Before this subject is closed, it appears necessary to notice one or two remarks of Mr. Walsh in his "Letter," &c. which do not appear to contain that depth and accuracy which so generally characterize the political researches of this gentleman. In page 23d of his "Letter," Mr. Walsh speaks in terms of the uttermost contempt of what he is pleased to call "the swaggering of the Portugueze and the tumultuary defence of the Spaniards," and most confidently decides on the forlorn hopelessness and folly of their pretensions to oppose the armies of Napoleon. Even the momentary and unmatured effusions of Mr. Walsh on all political subjects have great and deserved weight in this community; and therefore it were to be wished that he had spoken a little less contemptuously of the patriotic efforts of those men who have stood up, and do still stand up erect in effectual

resistance against the repeated military shocks of the whole French empire; those repeated military shocks, each single one of which has been found sufficient to beat down the mightiest monarchies of continental Europe.

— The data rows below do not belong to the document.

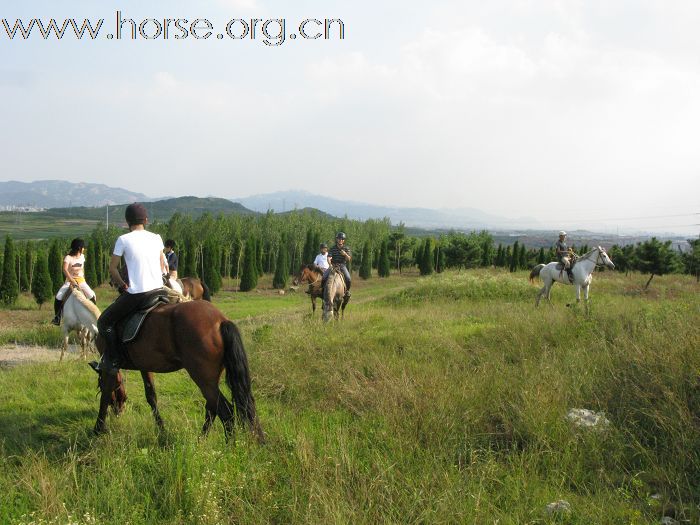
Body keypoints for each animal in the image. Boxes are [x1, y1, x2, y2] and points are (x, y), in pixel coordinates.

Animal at [94, 296, 264, 440]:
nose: (118, 412)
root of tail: (220, 320)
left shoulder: (109, 367)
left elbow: (105, 395)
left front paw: (98, 430)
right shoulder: (145, 366)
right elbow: (151, 396)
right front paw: (161, 430)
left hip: (203, 379)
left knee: (225, 412)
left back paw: (231, 448)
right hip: (210, 380)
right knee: (213, 409)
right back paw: (201, 440)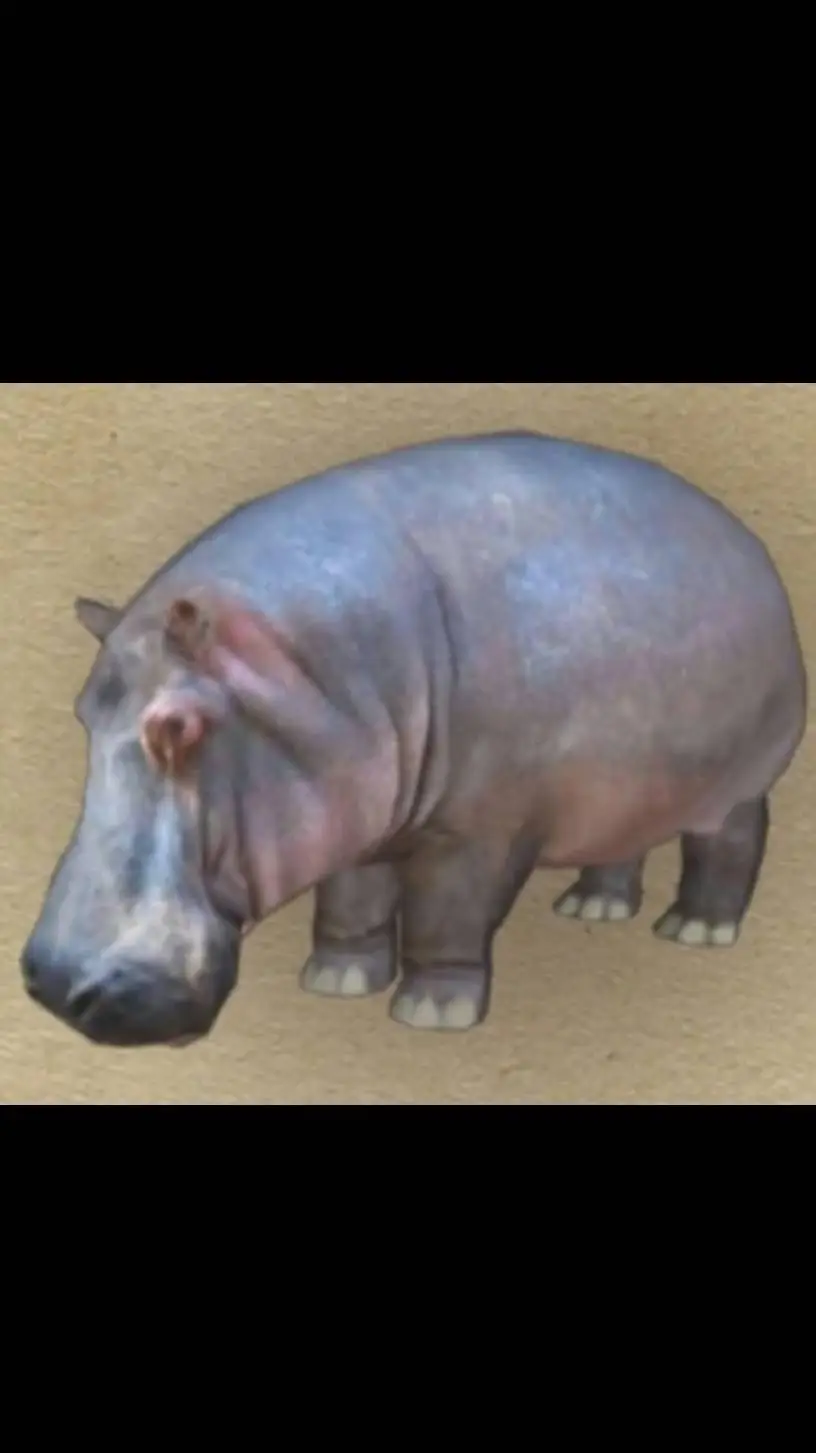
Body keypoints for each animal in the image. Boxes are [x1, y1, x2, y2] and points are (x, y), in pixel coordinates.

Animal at [21, 432, 807, 1046]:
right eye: (82, 711)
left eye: (179, 727)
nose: (56, 983)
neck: (295, 670)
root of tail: (742, 535)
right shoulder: (354, 816)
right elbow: (352, 902)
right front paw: (336, 981)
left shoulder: (474, 832)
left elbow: (445, 916)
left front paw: (432, 1013)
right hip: (627, 788)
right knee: (621, 844)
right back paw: (594, 909)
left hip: (741, 781)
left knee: (733, 843)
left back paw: (696, 930)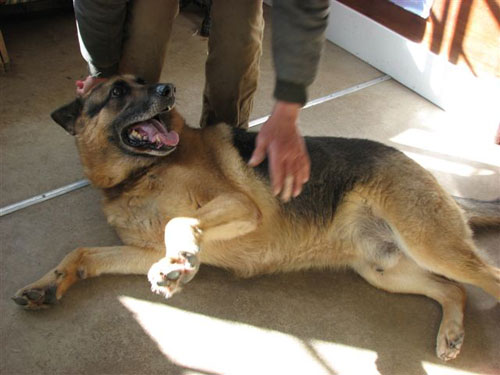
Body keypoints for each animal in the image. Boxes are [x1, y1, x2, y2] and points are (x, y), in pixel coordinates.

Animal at [12, 75, 500, 362]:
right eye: (116, 92)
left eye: (146, 83)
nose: (168, 89)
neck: (138, 174)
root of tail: (437, 179)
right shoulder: (141, 251)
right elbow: (84, 253)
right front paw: (48, 284)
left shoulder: (241, 205)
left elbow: (178, 223)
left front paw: (182, 259)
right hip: (383, 270)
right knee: (454, 290)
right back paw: (452, 333)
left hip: (429, 244)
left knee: (486, 277)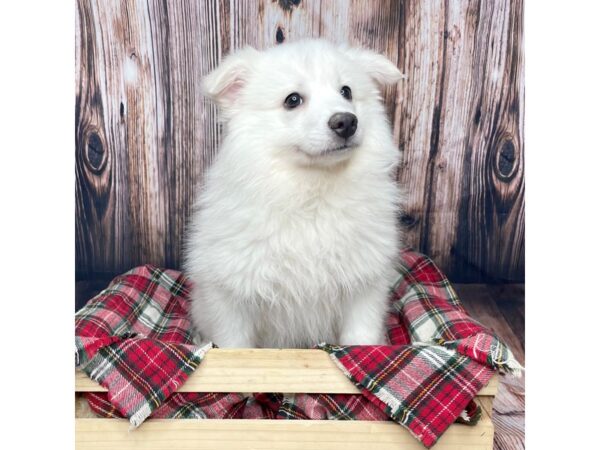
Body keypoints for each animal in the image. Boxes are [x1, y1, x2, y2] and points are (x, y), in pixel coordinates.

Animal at [185, 39, 406, 348]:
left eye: (346, 92)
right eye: (292, 100)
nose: (346, 122)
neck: (310, 187)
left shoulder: (364, 285)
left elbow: (360, 338)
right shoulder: (230, 294)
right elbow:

The Houses of Brandenburgh, of Lorraine, and of Russia, have each successively fallen prostrate beneath the weight of those blows, under the discipline of which Spain and Portugal are daily and hourly rising into a fiercer and more untameable spirit of opposition. If the people of the peninsula be so weak, dastardly, spiritless, and fallen, as Mr. Walsh appears to think, how comes it to pass that in the third year of the war, levies are raised, and battalions marshalled, and armies led, under the kindred banners of Spain and Portugal, in greater numbers, in better order, in more effective military discipline, to move against the Gallic squadrons, than have ever hitherto taken the field? If the Spaniards be indifferent to the fate of their country; if unconditional submission to France be in all their thoughts, words, and deeds; how is it that Blake has been able to re-assemble his scattered army; to protect Catalonia; and to keep the enemy out of Valencia? By what means has Romana created out of the dispersed peasantry of the north a respectable army, with which he has swept Gallicia and the Asturias clean of the invaders, and has marched at the head of ten thousand gallant Spaniards to the aid of the British and Portuguese under the command of Lord Wellington? How is it that Tarragona holds out; that Cadiz mocks all the efforts of the besiegers; and that Madrid itself is kept in constant alarm and terror by the incursions of the Spanish patriots, who scour the whole country round, up to the very gates and walls of the capital ?*

* Mr. Walsh, in No. 1. p. 27. of the "American Review," speaks in terms less contemptuous of the resistance of the Spaniards to Buonaparte; but he still confidently anticipates their speedy subjugation to the usurper.